### Selbst ausprobieren
Kopiere den unten stehenden Seitentext über Jahresgespräche im Einkauf vollständig, Wort für Wort und ohne jede Änderung.

### Seitentext
○ ○ ○

Heiße Jahresgespräche
9. März 2009 – 12:54 am von Heiko van EckertHabe in der Wirtschaftswoche Nr. 44/08 einen Artikel über Einkaufsverhandlungen gefunden.
Dort gibt ein Einkäufer aus dem Lebensmitteleinzelhandel ein paar Einblicke in die Vorbereitungen der Einkäufer:
… Um sich gegen Trittbrettfahrer zu wappnen, die gestiegene Kosten anderer zur Gewinnsteigerung nutzen, rechnen die Händler die Hersteller-Preise selbst durch. Fordert etwa ein Hersteller für seinen Eiersalat 15 Prozent mehr, lässt der Einkaufsmanager die Preisentwicklung jeder einzelnen Zutat vom Ei über das pflanzliche Öl bis zu Spargel und Champignons rastern und gewichten. Kommt am Ende heraus, dass nur der Öl-Preis nach oben geschnellt ist, die Kosten für alle anderen Inhaltsstoffe aber gesunken sind, ist aus Sicht des Handels klar – die Industrie hat nur geblufft. … Martens, der heute Unternehmen beim Einkauf berät, hat beobachtet, dass die Jahresgespräche inzwischen zwar „deutlich sachlicher“ ablaufen. Während die Gegenseite früher „schon wegen des Showeffekts öfter mal zusammengebrüllt“ wurde, gehe es inzwischen „formal harmonisch“ zu – mit der Betonung auf „formal“. Denn wenn es nach ein paar Höflichkeiten und ein wenig Geplauder ans Eingemachte – den Preis nämlich – geht, kracht es noch immer mit schöner Regelmäßigkeit. …
Und, wie haben Sie Ihre letzte Preiserhöhung begründet ![]()

○ ○ ○

### Bereitgestelltes Material
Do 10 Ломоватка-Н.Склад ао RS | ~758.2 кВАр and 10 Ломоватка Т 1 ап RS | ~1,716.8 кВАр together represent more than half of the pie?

○ ○ ○

### Lösung zur Aufgabe
Heiße Jahresgespräche
9. März 2009 – 12:54 am von Heiko van EckertHabe in der Wirtschaftswoche Nr. 44/08 einen Artikel über Einkaufsverhandlungen gefunden.
Dort gibt ein Einkäufer aus dem Lebensmitteleinzelhandel ein paar Einblicke in die Vorbereitungen der Einkäufer:
… Um sich gegen Trittbrettfahrer zu wappnen, die gestiegene Kosten anderer zur Gewinnsteigerung nutzen, rechnen die Händler die Hersteller-Preise selbst durch. Fordert etwa ein Hersteller für seinen Eiersalat 15 Prozent mehr, lässt der Einkaufsmanager die Preisentwicklung jeder einzelnen Zutat vom Ei über das pflanzliche Öl bis zu Spargel und Champignons rastern und gewichten. Kommt am Ende heraus, dass nur der Öl-Preis nach oben geschnellt ist, die Kosten für alle anderen Inhaltsstoffe aber gesunken sind, ist aus Sicht des Handels klar – die Industrie hat nur geblufft. … Martens, der heute Unternehmen beim Einkauf berät, hat beobachtet, dass die Jahresgespräche inzwischen zwar „deutlich sachlicher“ ablaufen. Während die Gegenseite früher „schon wegen des Showeffekts öfter mal zusammengebrüllt“ wurde, gehe es inzwischen „formal harmonisch“ zu – mit der Betonung auf „formal“. Denn wenn es nach ein paar Höflichkeiten und ein wenig Geplauder ans Eingemachte – den Preis nämlich – geht, kracht es noch immer mit schöner Regelmäßigkeit. …
Und, wie haben Sie Ihre letzte Preiserhöhung begründet ![]()